See the flop that the iPhone Air has been. Seriously, almost no one thinks smartphones need to be thinner, yet for some reason Apple particularly seems to really care about this. Every release goes on about tiny savings on thickness or weight that no one outside Apple cares about at all. It’s institutional pathology at this point.

An uncased iPhone is an attractive, impressive device. But it isn’t practical for most people. We all occasionally fumble our device, knock it off shelves and chairs, or put it in a pocket with scratchy companions.

The Counterpoint

This whole thought came about while moving my youngest son’s Lenovo laptop6. It offered an example that it doesn’t have to be this way.

The thing is built like a tank. He tosses it in his backpack with little concern. The shell is strong, and the screen is well protected by beefy, strong bezels. It’s still a speedy, impressive device, but somehow it also can survive normal use without babying.

I contrast this with the MBPs I’ve had. All are outrageously fragile devices that I carefully extract from their massively-padded laptop cocoon and carefully place on the desk. MBPs often feature tiny bezels and beautifully curved aluminum shells, so you need to be extremely vigilant that are never hit around these perimeters.

I treat Macbooks more carefully than any other electronic in my life. It is a device I actually don’t like using out and about. Whoa, does that table I put it down on have tiny bits of material that are going to scratch the bottom? Is someone going to bump the edge while moving by?

EXTRACTED INFORMATION>

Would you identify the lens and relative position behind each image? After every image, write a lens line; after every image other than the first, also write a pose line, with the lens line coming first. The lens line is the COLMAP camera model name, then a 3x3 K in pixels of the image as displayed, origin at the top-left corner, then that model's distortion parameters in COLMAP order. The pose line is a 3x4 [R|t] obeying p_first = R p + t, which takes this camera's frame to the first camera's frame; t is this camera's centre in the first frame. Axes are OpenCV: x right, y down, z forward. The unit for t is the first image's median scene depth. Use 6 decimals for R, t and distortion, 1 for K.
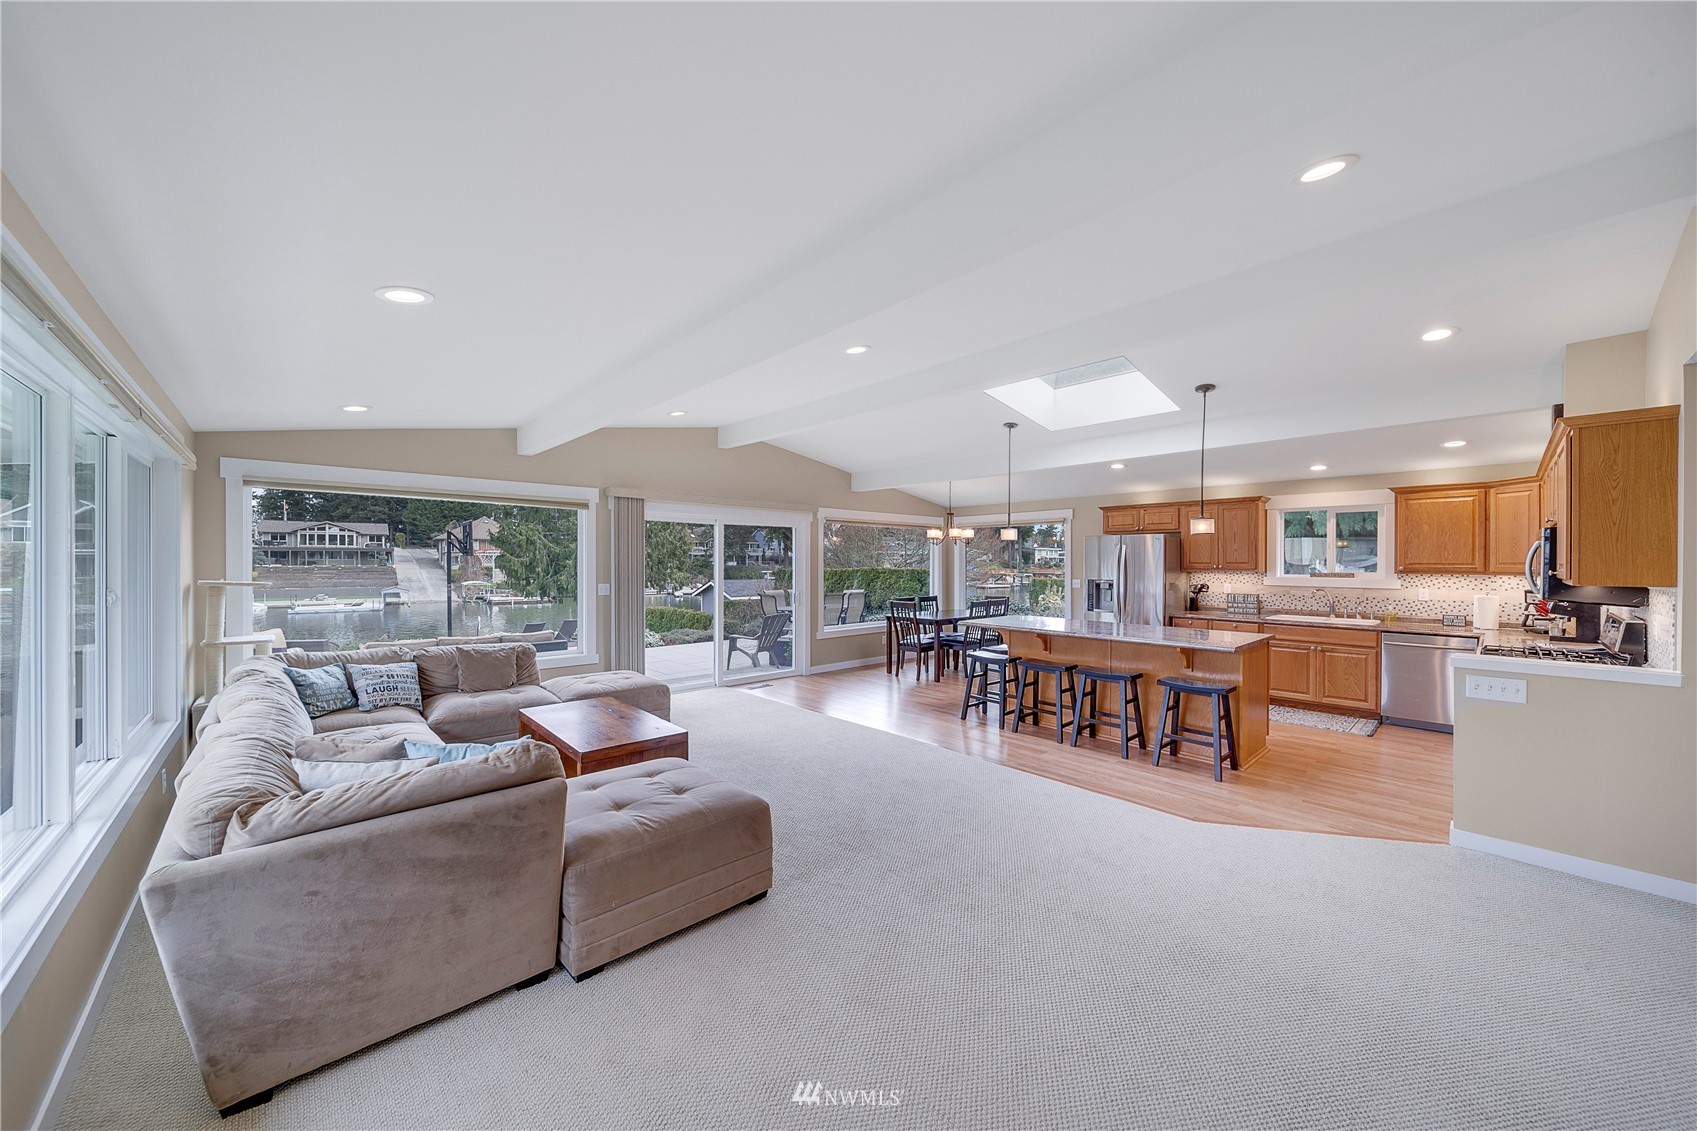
* * *
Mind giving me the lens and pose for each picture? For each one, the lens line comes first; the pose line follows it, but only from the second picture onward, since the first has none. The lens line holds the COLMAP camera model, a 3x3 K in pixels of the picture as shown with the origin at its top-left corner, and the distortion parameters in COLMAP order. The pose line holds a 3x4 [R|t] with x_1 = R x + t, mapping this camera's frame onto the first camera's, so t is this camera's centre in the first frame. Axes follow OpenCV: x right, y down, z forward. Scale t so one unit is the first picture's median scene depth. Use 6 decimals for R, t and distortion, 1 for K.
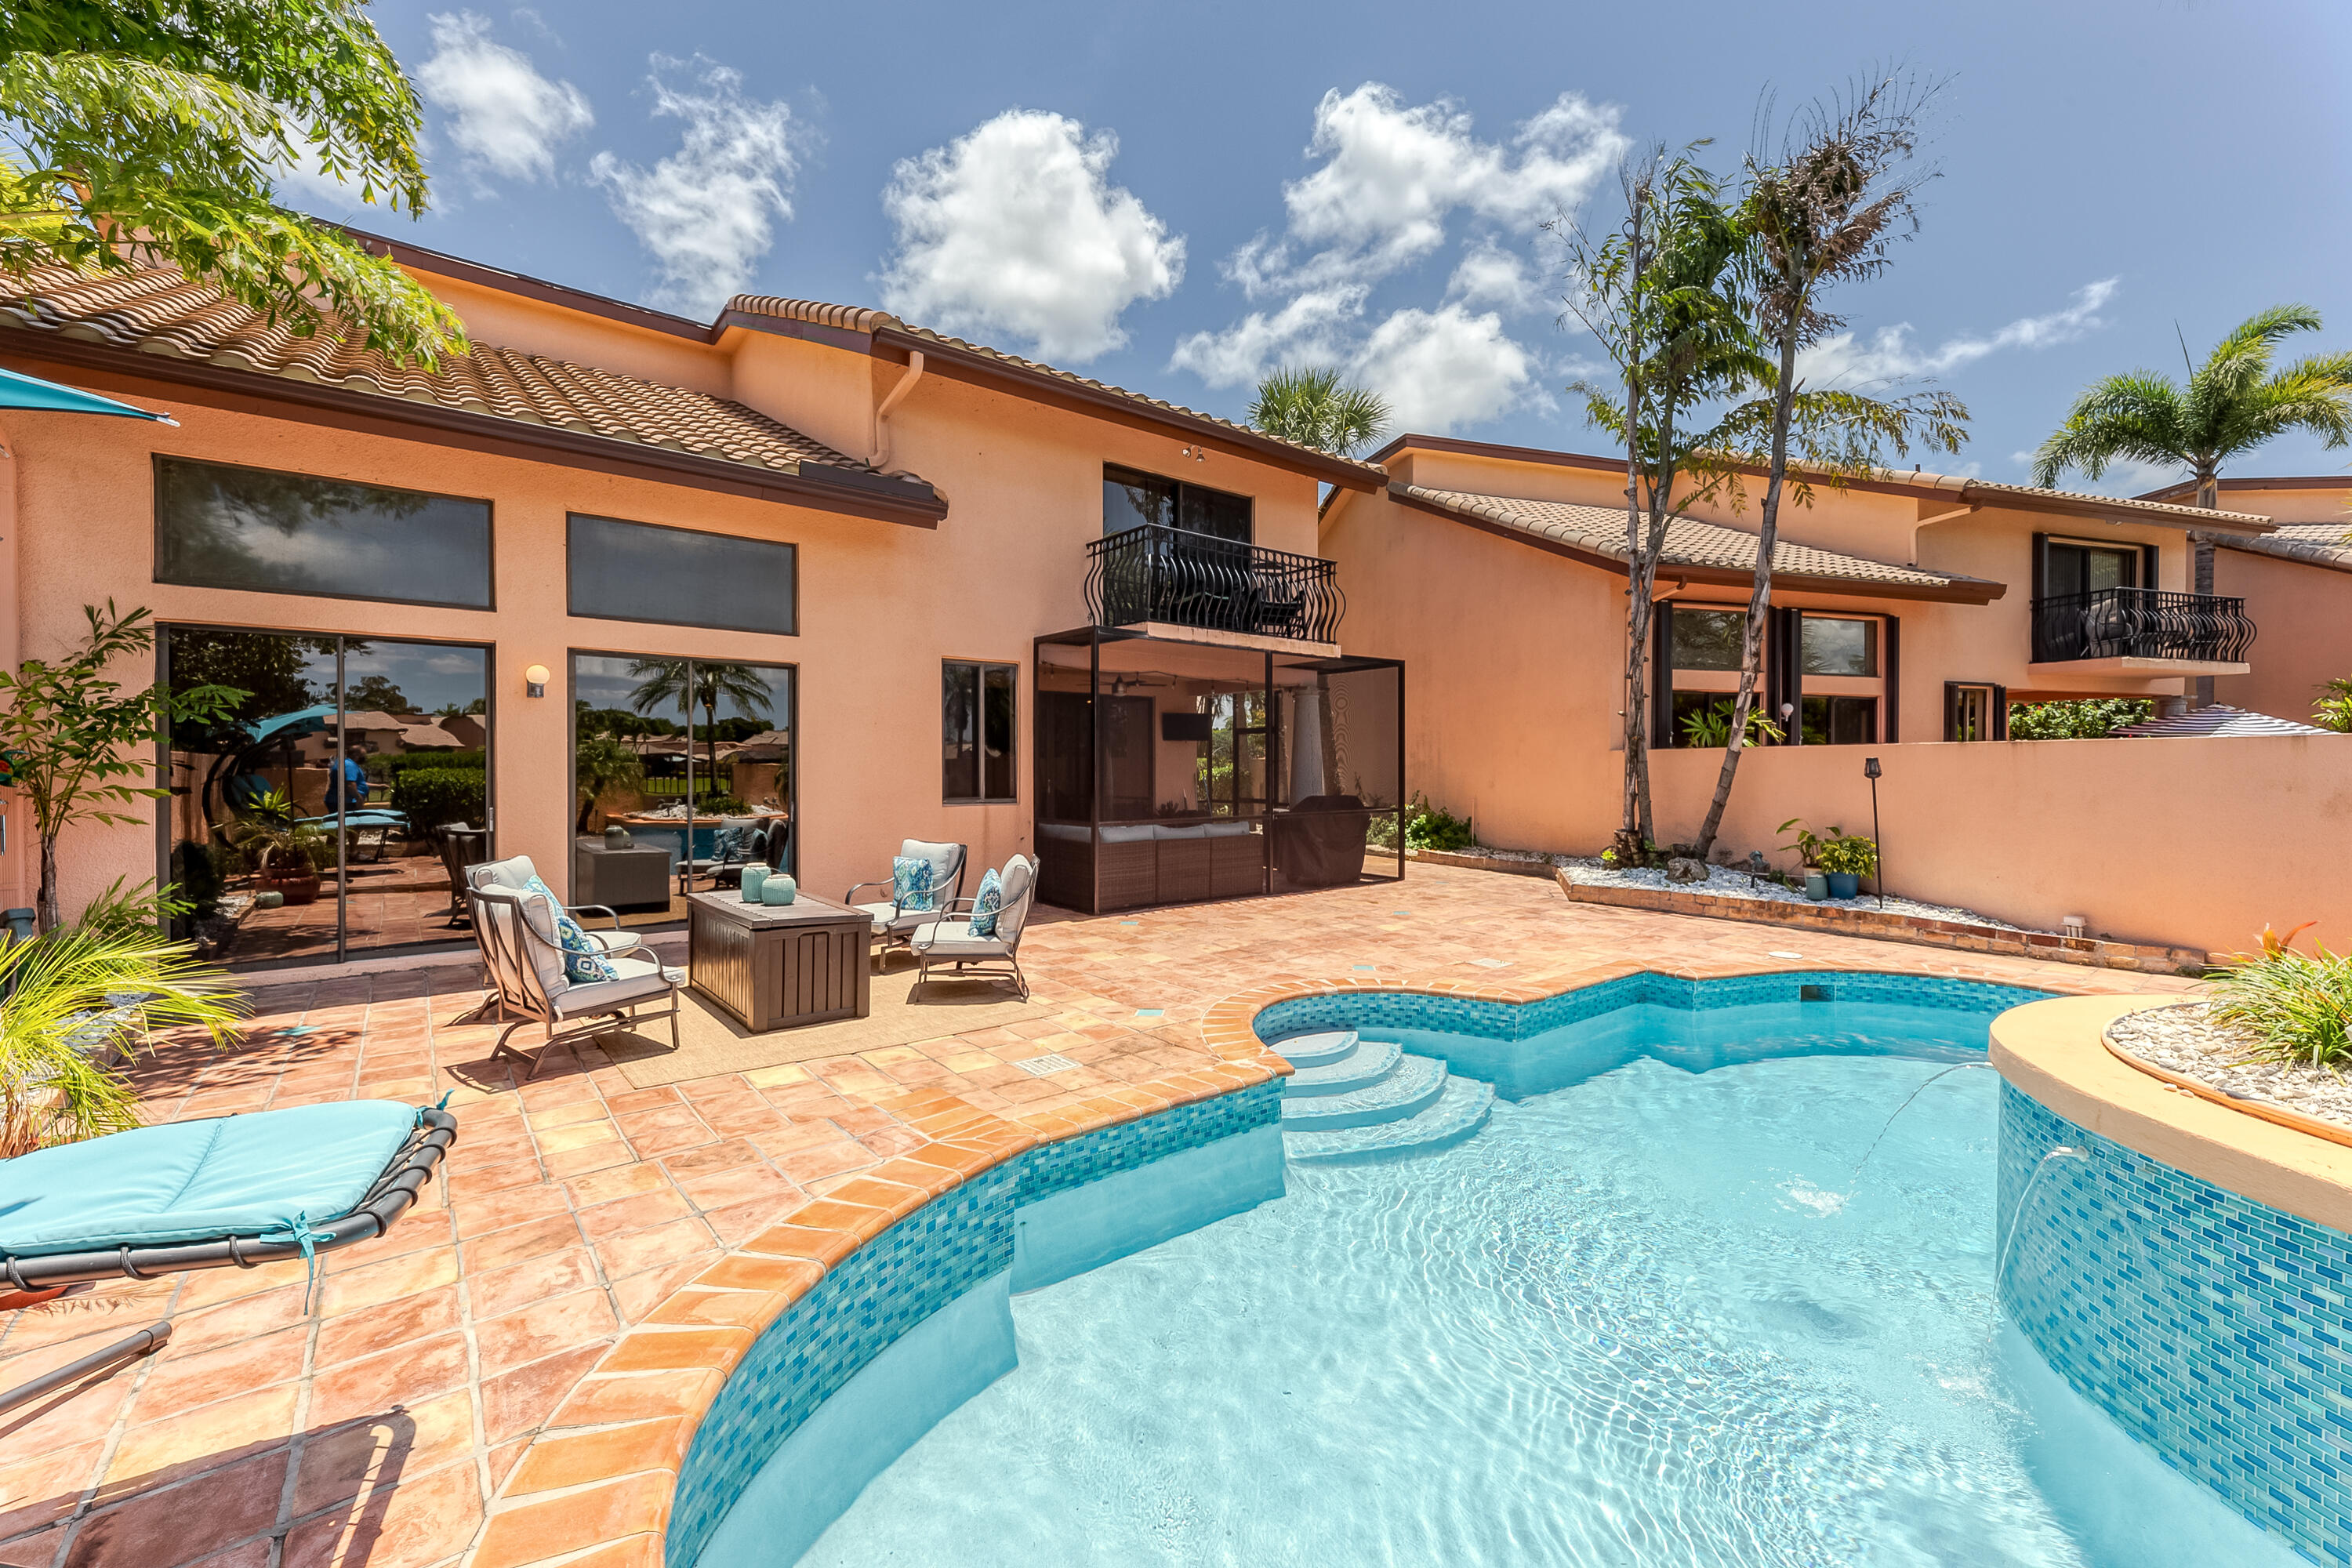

PARTS OF THE EXERCISE>
(a) In the piece on device fragility, why does the writer say an uncased iPhone isn't practical for most people? Answer in one to three sentences.
(b) From the piece on device fragility, reproduce everything from "The Counterpoint" down to "use without babying.".
The lines have no part in this work.

COMPLETED EXERCISE>
(a) People occasionally fumble their phones, knock them off shelves and chairs, or put them in a pocket with scratchy companions. An uncased iPhone isn't built to handle that kind of everyday treatment.

(b)
The Counterpoint

This whole thought came about while moving my youngest son’s Lenovo laptop6. It offered an example that it doesn’t have to be this way.

The thing is built like a tank. He tosses it in his backpack with little concern. The shell is strong, and the screen is well protected by beefy, strong bezels. It’s still a speedy, impressive device, but somehow it also can survive normal use without babying.